Repeat verbatim the part of the blog excerpt that begins at the words "More data: Sean-Paul" and stops after the words "of the largest...".

### Given passage
## Begin

Several consultants said this could prove to be quite a problem politically when the time comes to begin televising the kind of hard-hitting negative advertisements that have become standard campaign fare. As a rule, those ads at present tend to reduce the role of the candidate to a small line at the bottom of a screen.

"I think it was a total surprise to people who don't read C.Q. with a yellow pen," said Bill Knapp, a Democratic media consultant, referring to Congressional Quarterly, which keeps close tabs on legislative maneuverings here.

So now, candidates for public office will be forced by the eeevil forces of state regulation, yes forced, to associate themselves with their own disreputable slurs. Poor babies.

Wednesday, February 19, 2003

So, $32 billion isn't enough for the Turks. Think they might be holding out for something else?

A few days ago, I was wondering towards the end of a blog entry how close the "safe zone" that the Turks were negotiating for themselves in Northern Iraq was going to be to the oil fields. Well, surprise, surprise:

...an administration official said other issues were in contention in negotiating with the Turks — namely, the future of the Turkish military presence in northern Iraq and the Turkish desire for some oil concession at Kirkuk in Iraq.

"The Turks want to control the operation at Kirkuk, at a minimum through a pipeline," the official said. "That's in a way a better deal for them than American aid."

How this will change the administration's plans to have Iraq pay for its own reconstruction from oil revenue is left as an exercise for the interested reader...

More data: Sean-Paul Kelly has posted some useful maps of Iraq. The oil fields are the second on the page; scroll down, and take note that Kirkuk is in the middle of the largest...

## End

[Entries drawn from a collection]
## Begin

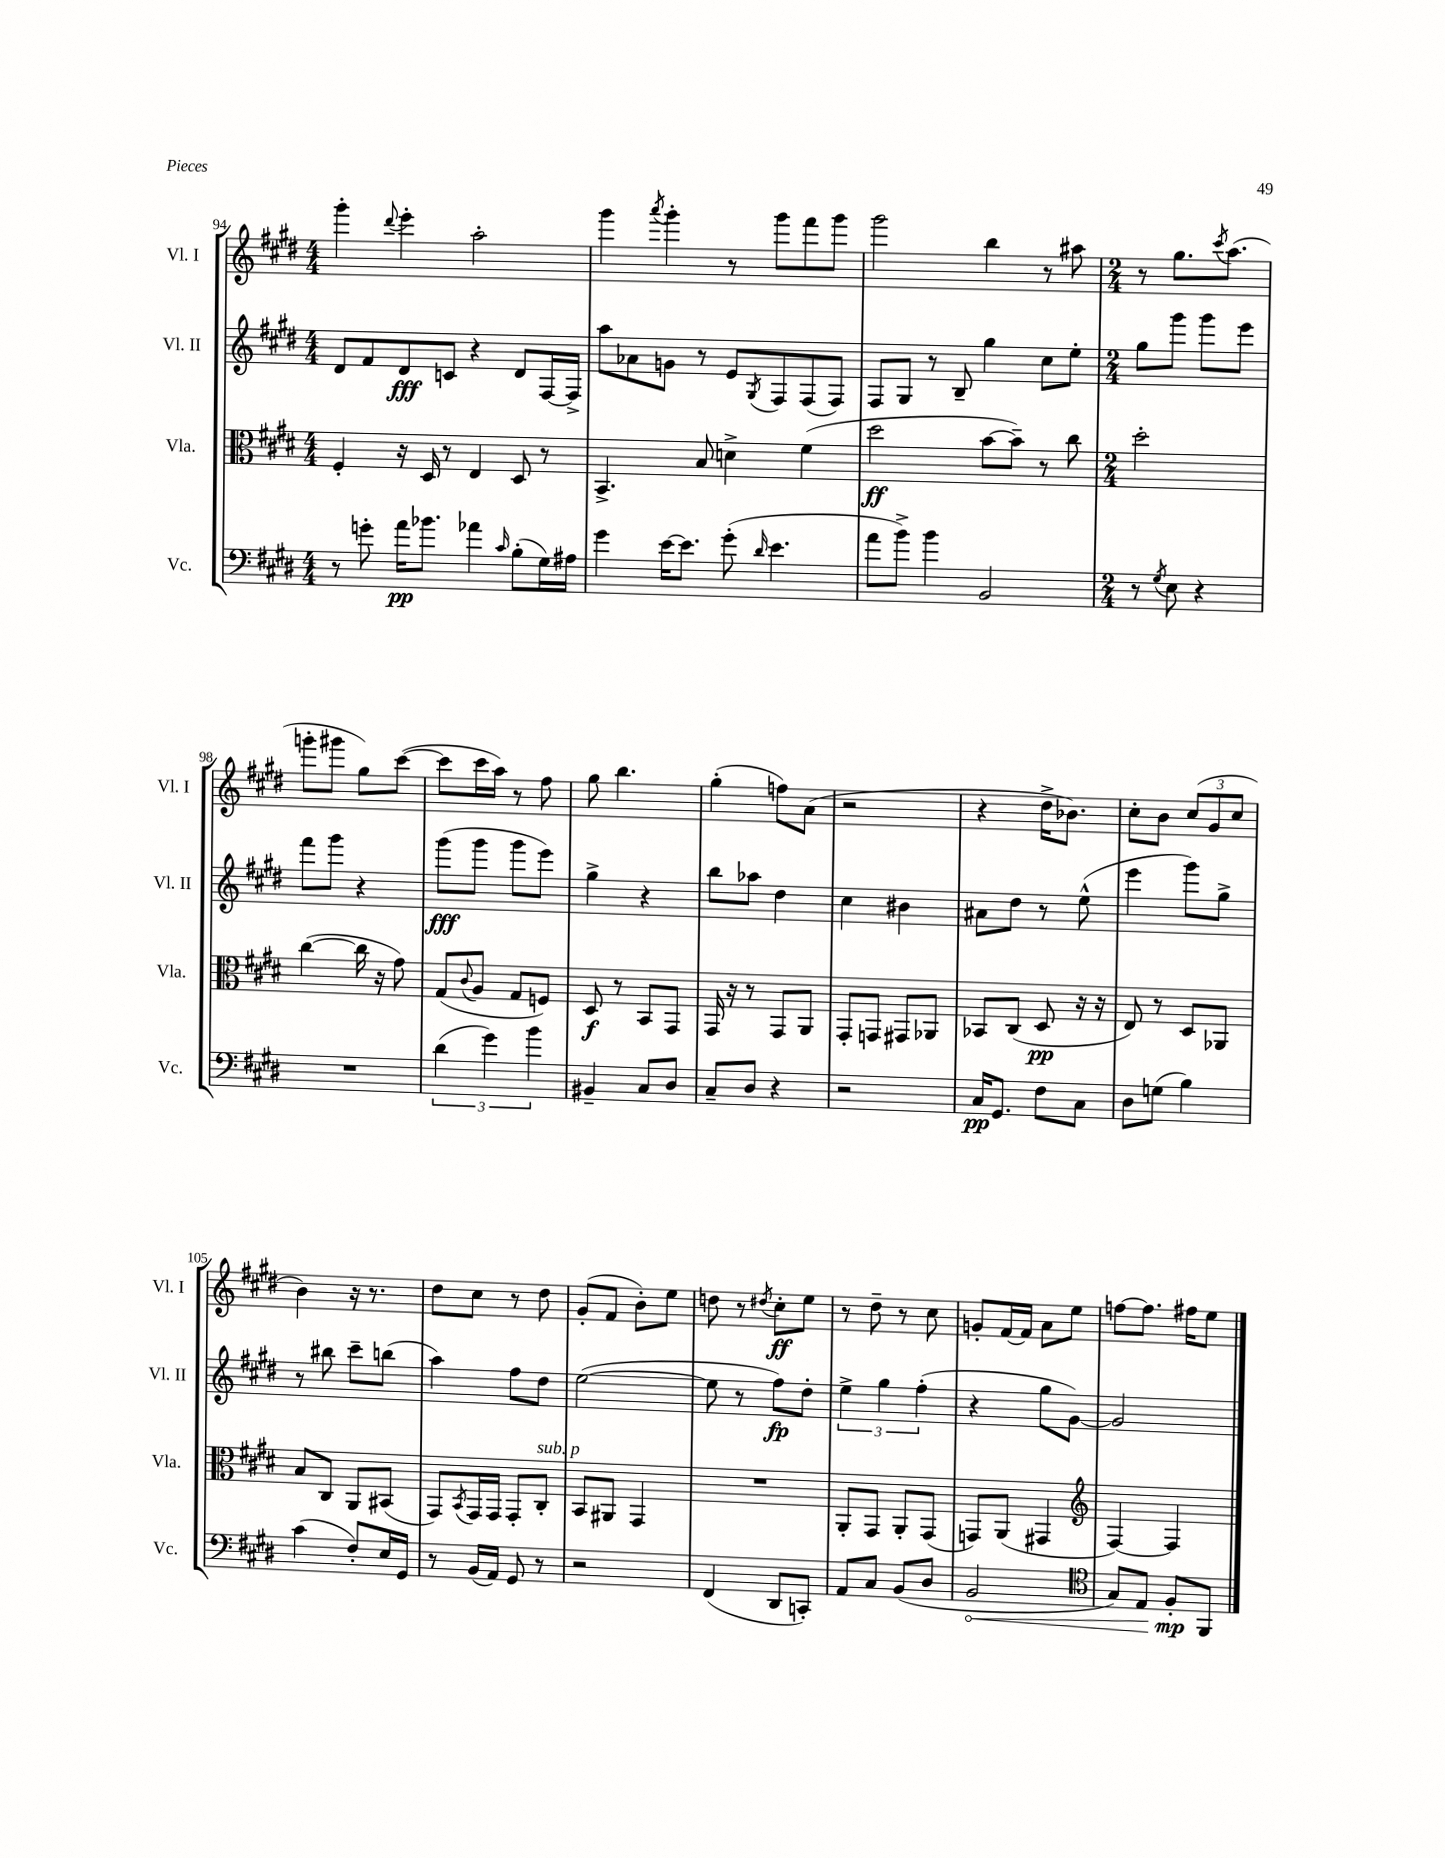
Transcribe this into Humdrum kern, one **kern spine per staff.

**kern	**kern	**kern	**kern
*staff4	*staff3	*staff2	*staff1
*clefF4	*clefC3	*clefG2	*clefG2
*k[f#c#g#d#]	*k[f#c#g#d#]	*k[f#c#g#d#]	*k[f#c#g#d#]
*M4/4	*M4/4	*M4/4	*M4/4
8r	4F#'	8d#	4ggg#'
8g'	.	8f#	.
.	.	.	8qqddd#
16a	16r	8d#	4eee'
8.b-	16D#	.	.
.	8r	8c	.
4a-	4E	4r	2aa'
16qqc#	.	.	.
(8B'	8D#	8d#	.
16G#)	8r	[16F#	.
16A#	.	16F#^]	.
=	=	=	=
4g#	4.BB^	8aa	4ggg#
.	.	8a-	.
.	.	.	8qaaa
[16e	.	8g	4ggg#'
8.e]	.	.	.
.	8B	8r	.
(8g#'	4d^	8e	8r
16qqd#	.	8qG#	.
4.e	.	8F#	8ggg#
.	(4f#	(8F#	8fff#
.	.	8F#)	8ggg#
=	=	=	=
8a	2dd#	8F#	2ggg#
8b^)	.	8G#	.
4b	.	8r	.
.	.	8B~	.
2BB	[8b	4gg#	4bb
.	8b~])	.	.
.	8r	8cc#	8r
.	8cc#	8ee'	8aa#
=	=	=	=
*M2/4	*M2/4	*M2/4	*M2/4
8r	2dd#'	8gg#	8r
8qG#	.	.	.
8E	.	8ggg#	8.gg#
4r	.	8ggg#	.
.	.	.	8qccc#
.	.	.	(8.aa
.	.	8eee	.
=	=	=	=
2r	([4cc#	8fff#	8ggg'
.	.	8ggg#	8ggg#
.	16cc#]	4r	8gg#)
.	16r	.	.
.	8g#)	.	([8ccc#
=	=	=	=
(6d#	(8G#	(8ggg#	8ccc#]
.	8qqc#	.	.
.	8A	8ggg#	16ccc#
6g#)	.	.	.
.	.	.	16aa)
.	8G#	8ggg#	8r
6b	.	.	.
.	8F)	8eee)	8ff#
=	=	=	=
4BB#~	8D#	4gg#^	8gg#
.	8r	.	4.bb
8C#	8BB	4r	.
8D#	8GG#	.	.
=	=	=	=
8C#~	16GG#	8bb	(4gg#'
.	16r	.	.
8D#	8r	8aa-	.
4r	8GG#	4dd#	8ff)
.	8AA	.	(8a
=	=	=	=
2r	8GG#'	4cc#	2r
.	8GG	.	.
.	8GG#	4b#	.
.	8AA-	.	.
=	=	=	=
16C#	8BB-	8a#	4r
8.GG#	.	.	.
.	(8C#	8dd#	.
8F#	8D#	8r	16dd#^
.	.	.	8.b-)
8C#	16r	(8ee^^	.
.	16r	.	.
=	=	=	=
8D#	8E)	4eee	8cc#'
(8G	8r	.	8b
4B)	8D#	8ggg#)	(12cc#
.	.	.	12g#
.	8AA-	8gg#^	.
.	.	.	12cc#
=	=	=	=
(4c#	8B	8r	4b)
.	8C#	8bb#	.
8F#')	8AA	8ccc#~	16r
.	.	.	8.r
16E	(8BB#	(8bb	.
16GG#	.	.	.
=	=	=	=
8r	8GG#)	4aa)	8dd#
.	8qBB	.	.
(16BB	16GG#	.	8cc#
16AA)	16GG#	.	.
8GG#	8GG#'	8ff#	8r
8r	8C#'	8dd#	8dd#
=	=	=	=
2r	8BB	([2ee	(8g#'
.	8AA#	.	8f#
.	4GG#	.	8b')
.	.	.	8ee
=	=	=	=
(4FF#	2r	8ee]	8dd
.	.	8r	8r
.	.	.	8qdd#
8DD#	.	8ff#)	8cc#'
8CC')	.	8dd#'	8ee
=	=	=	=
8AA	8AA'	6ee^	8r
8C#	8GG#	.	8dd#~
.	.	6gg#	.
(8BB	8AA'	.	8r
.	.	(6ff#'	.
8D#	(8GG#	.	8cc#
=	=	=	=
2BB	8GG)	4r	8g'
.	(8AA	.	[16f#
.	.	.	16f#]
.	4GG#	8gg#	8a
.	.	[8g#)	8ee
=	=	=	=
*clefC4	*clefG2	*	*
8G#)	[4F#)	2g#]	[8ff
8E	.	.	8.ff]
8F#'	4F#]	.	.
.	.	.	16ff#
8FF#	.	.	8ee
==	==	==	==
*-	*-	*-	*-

## End

### Task answer
More data: Sean-Paul Kelly has posted some useful maps of Iraq. The oil fields are the second on the page; scroll down, and take note that Kirkuk is in the middle of the largest...